AUBE, la Saga de l'Europe, III-13

– Certes, mais lequel peut se targuer d’avoir enfanté des êtres au-dessus du reste des hommes comme Nemoklewos qui, attaqué et mordu par un loup furieux, lui enfonça son poing si profond dans la gueule qu’il ressortit de l’autre côté, lui permettant de saisir la queue du monstre et de le retourner comme une vieille peau, à l’épouvante de toute sa horde...
... Comme le premier Belonsis que deux hommes portèrent sur leur dos quand on l’enterra, alors qu’il en fallut cinq, tous forts comme des taureaux, pour porter le glaive avec qui il avait pourfendu plus d’ennemis qu’il est de pierres brillant au firmament...
... Comme Nsisyonemos qui ne pouvait supporter que les chênes soient plus hauts que lui et, dans sa fierté, les enfonçait à coups de poing, jusqu’à les surplomber d’une tête...
... Comme un autre Belonsis qui, d’un seul coup de massue, faisait rentrer sous terre le cheval et le cavalier qui l’attaquaient...
– À qui veux-tu faire croire ça ! Jamais, depuis que le monde est monde, nul n’a vu des ennemis d’Aryana se battre à cheval.

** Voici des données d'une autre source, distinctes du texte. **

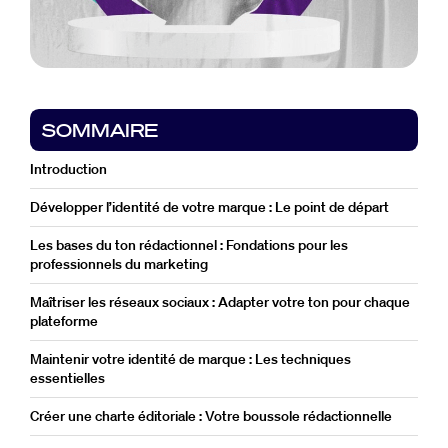
SOMMAIRE
Introduction
Développer l’identité de votre marque : Le point de départ
Les bases du ton rédactionnel : Fondations pour les
professionnels du marketing
Maîtriser les réseaux sociaux : Adapter votre ton pour chaque
plateforme
Maintenir votre identité de marque : Les techniques
essentielles
Créer une charte éditoriale : Votre boussole rédactionnelle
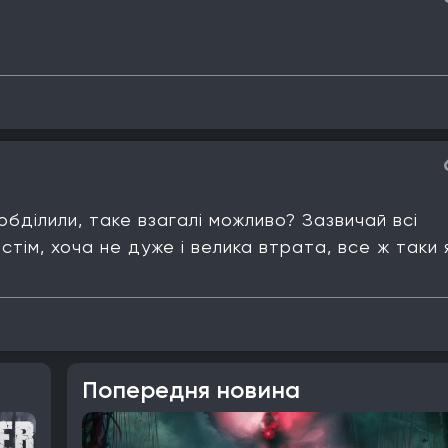
 обділили, таке взагалі можливо? Зазвичай всі
 стім, хоча не дуже і велика втрата, все ж таки 
Попередня новина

Nous en sommes nous-mêmes incapables, alors qui le pourrait. Es-tu bien sûr de ce que tu viens de dire ?
– Nos chants ne mentent pas !
La discussion allait virer à l’aigre. Kleworegs éluda.

12/07/2009

AUBE, la Saga de l'Europe, III-12

« Nous n’allons quand même pas rester ainsi, comme des statues ou des maudits pétrifiés par un sorcier ! » Ils partageaient la même pensée, mais chacun attendait que l’autre ouvrît les lèvres en premier. Ce oui les avait surpris l’un et l’autre. Kleworegs s’était imaginé une moue offusquée, un air interrogatif, des cris de protestation. Belonsis avait pensé jouer l’étonné, le méprisant, le condescendant... et il avait dit oui. Un oui qui ne l’engageait à dire vrai guère. Il sous-entendait des propositions qu'il aurait tout loisir de juger inacceptables. Il pouvait, sans que sa fierté en soit atteinte, prendre la parole pour lui demander d’être plus explicite.
– Oui, mais qu’as-tu à me proposer ?
– Je te l’ai dit, je te propose d’épouser ma fille aînée... Elle a un peu plus de treize ans, et tous s’accordent à dire qu’elle est une beauté.
– Je n’en doute pas, mais crois-tu que ce soit très important. Ce serait un bien plus beau gage d’amitié si tu me disais de quels biens tu vas lui faire don... Je crois que...
– Je te fais don de l’amitié d’un haut roi. Comptes-tu cela pour rien ?
– Certes non ! Mais il est d’usage qu’un haut roi soit généreux avec sa fille, quand il la donne en mariage... On reconnaît même sa haute naissance, ainsi que son désir d’amitié, à l’abondance de ses dons.
– Tu ne seras pas déçu !
– Et n’oublie pas que si un haut roi veut marier sa fille à un homme de très haute naissance, les dons doivent être encore plus beaux.
– Je sais tout cela, figure-toi !
– Et le clan des chasseurs de loups des terres au-delà de la grande eau du levant est plus riche de héros que tous les autres. Imagine le nombre de bisons qu’il y a dans une horde qui couvre la steppe, puis considère une goutte d’eau. La horde de bisons, c’est cette goutte, la foule de nos héros, le fleuve qui borde nos terres. Qui peut-en dire autant de son clan ?
– Tout guerrier d’Aryana, qu’importe son clan, est un héros... Ne crois pas que je méconnais ton genos.